The Club and its amici note that parallel California statutes banning discrimination in housing and employment—also originally adopted in 1959— contain express exemptions which refer to “association[s] or corporation[s] not organized for private profit.” (See Gov. Code, §§ 12926, subd. (c), 12927, subd. (d).) They urge that by excluding “nonprofit” groups from the housing and employment laws, the Legislature demonstrated its intent that the phrase “business establishments,” as used in the Unruh Act, should have a strictly commercial meaning. We cannot agree. The disparate grammar of three statutes attests to their different legislative histories and purposes.
If the specific exemption in the housing and employment laws proves anything, it is that the Legislature knows how to draft such exceptions when it wishes to. The Unruh Act covers “all” business establishments “of every kind whatsoever,” and the Legislature has never added any exemption, exception, or restriction. We are not free to import one from another law.
Indeed, as we noted in Marina Point, the FEHA specifically provides that “nothing contained in this part shall be construed, in any manner or way, to limit or restrict the application of Section 51 of the Civil Code [i.e., the Unruh Act].” (Gov. Code, § 12993, subd. (c), italics added; see Marina Point, supra, 30 Cal.3d at p. 731, fn. 5.) We conclude that the fair employment and housing provisions imply no restrictions on the Unruh Act which would exempt the Club from its requirements.
It is suggested that extension of the Unruh Act to the Boys’ Club will threaten all private organizations which traditionally serve the special cultural or charitable needs of particular minority groups with common interests. But we have emphasized that the Club’s status as a “business establishment” covered by the act arises from its “public” nature; it offers basic recreational facilities to a broad segment of the population, excluding only a particular group expressly recognized by the Act as a traditional target of discrimination.
Finally, and belatedly, the Club contends that forcing female participation in its activities would interfere with its current members rights of association guaranteed by the state and federal Constitutions. The United States Supreme Court has recently rejected the identical argument in a similar context. In Roberts v. United States Jaycees (1984) 468 U.S. 609 [82 L.Ed.2d 462, 104 S.Ct. 3244], the court ruled that First Amendment associational rights do not prevent application of the Minnesota Human Rights Act to prohibit sex-segregated membership policies by the Jaycees. (See fn. 8, ante.)

■ **Exercise description**:
In one to three sentences, explain why the court opinion excerpt declines to read the nonprofit exemption in the housing and employment statutes into the Unruh Act.

■ **Data section**:

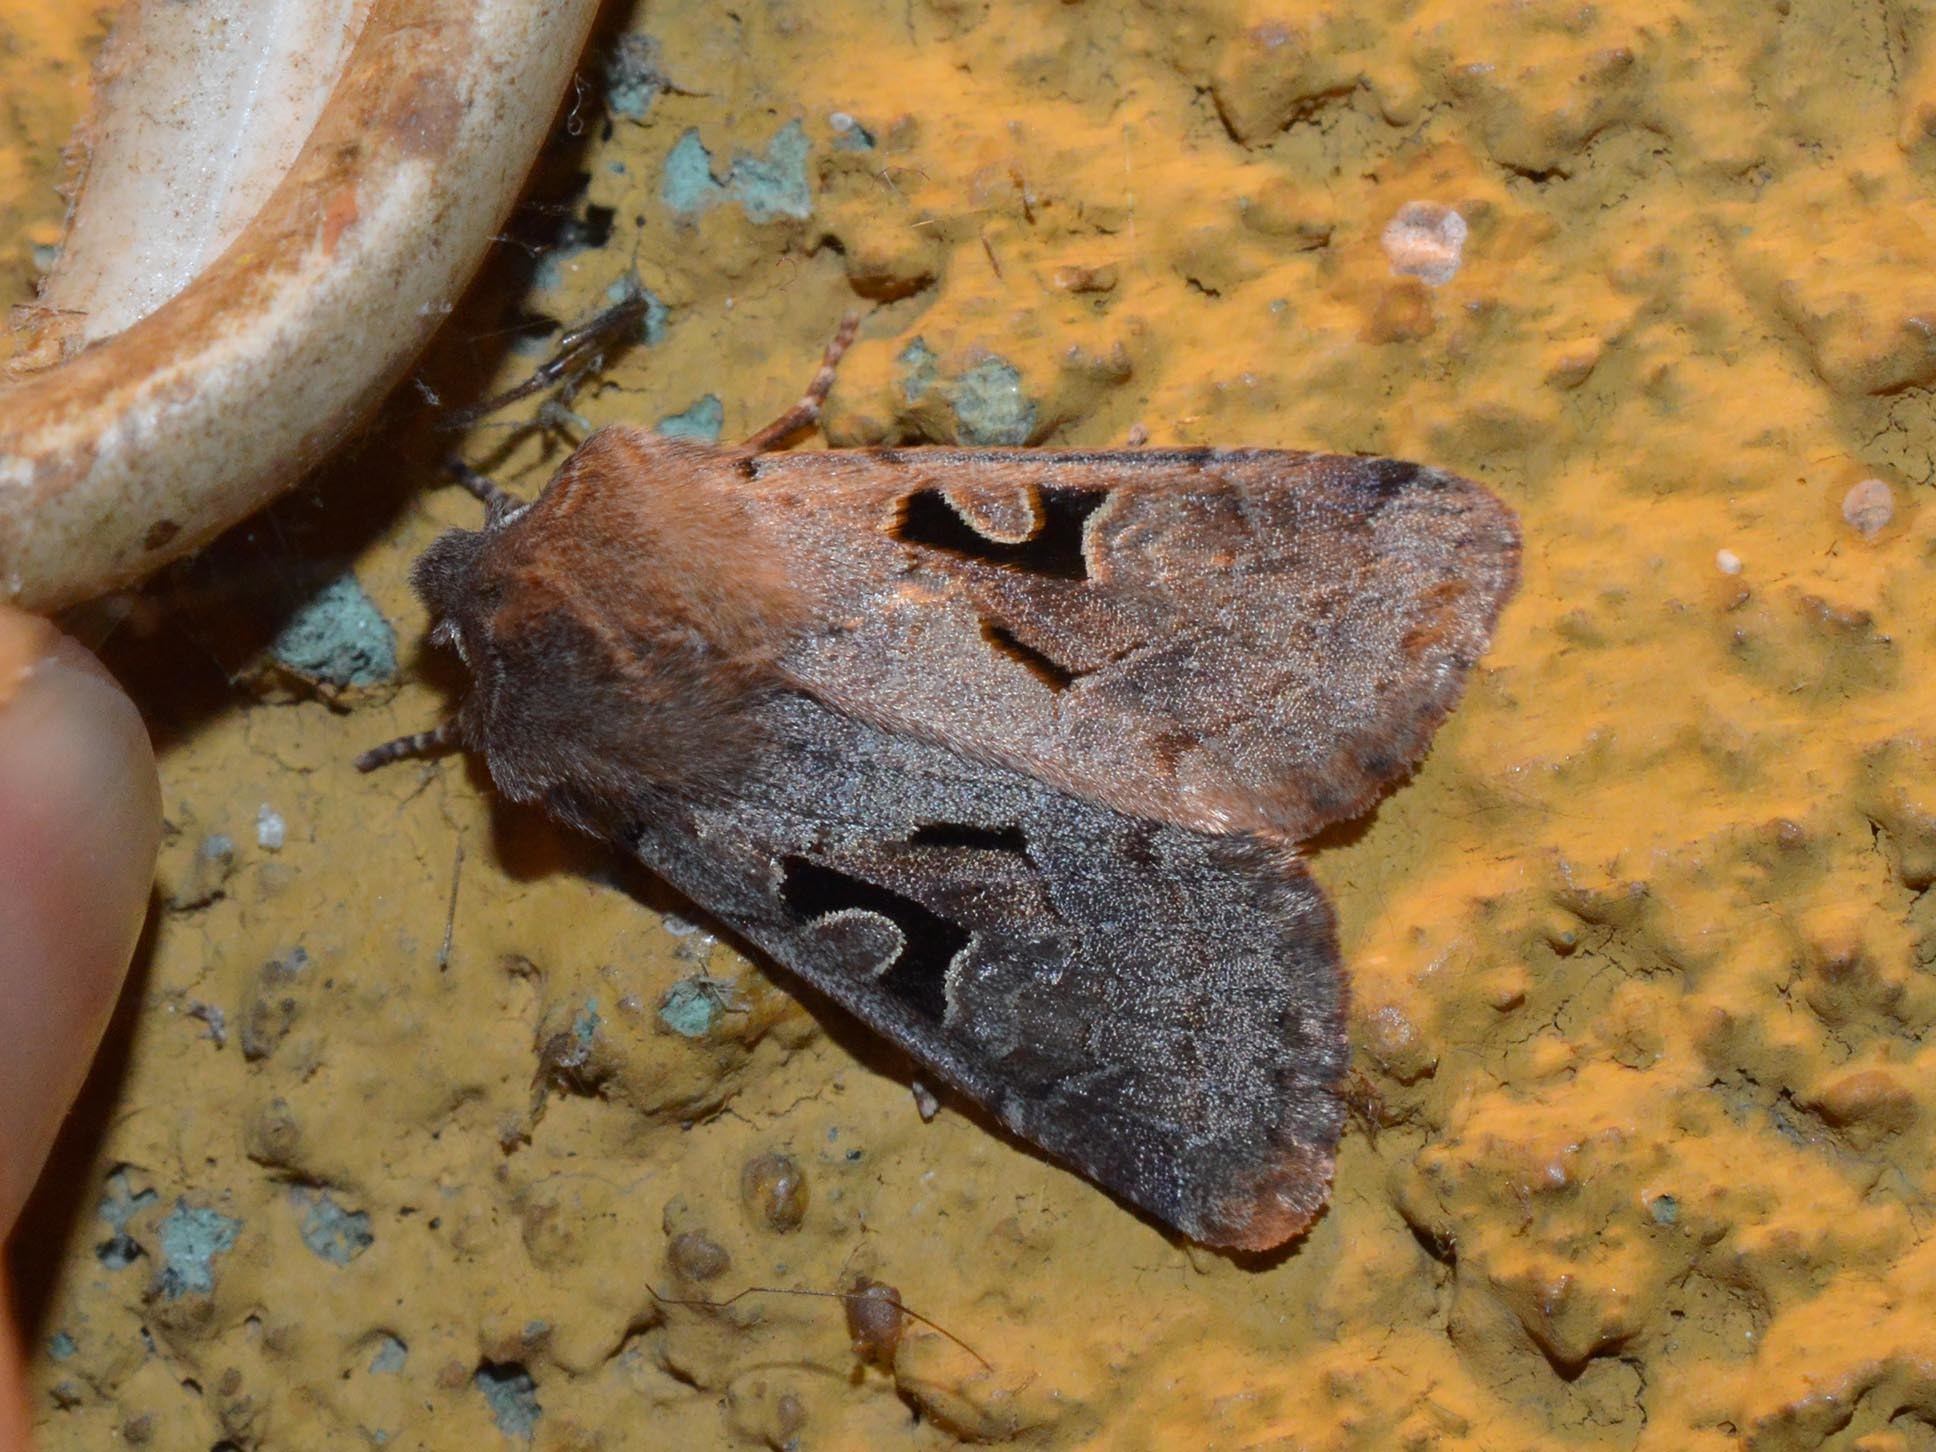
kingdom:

■ **Answer to the task**:
The court reasons that the exemption in the housing and employment laws shows that the Legislature knows how to draft such exceptions when it wishes to. The Unruh Act, by contrast, covers "all" business establishments "of every kind whatsoever," and the Legislature has never added an exemption to it, so the court is not free to import one from another law. The court adds that the FEHA itself provides that nothing in it shall be construed to limit or restrict the application of Section 51 of the Civil Code.